Injunctive social norms about the habit encourage smokers to quit
Female smokers who agree with non-smoking norms are more likely to quit or attempt to quit the habit, a recent study has shown.
Accessing a representative cross-sectional analysis, researchers assessed the perception of 1,521 adults (aged ≥16 years; 49.6 percent female) toward three types non-smoking norms. Descriptive norms were those conveyed through the behaviour of others, injunctive norms were conveyed through the perceived acceptability of the behaviours by others, and personal norms were based on the participant’s own beliefs and attitudes.
Of the participants, 275 were current smokers and 301 were past-year smokers. Most, however, were non-smokers (n=1,216). In terms of descriptive norms, most of the participants (39.8 percent) reported that none of their five closest friends were smokers.
While this was more pronounced in non-smokers, only 15.9 percent believed smoking to be uncommon or very uncommon, suggesting that descriptive non-smoking norms were less persistent in the study sample.

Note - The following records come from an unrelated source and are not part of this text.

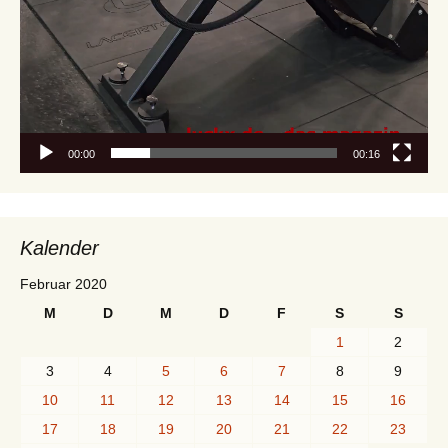
00:00
00:16
Kalender
Februar 2020
M
D
M
D
F
S
S
1
2
3
4
5
6
7
8
9
10
11
12
13
14
15
16
17
18
19
20
21
22
23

Injunctive norms, in contrast, were better held by the participants. Majority reported that they perceived smoking to be a habit that their partner (74.1 percent), family (76.6 percent), and close friends (60.2 percent) did or would disapprove of. Moreover, 68.4 percent of participants believed that people in general disapproved of smoking.
For past-year smokers who endorsed these injunctive non-smoking norms, the likelihood of having made a quit attempt in the last 12 months was significantly higher. This effect was much stronger in women than in men. However, no link between injunctive norms and actual cessation were detected.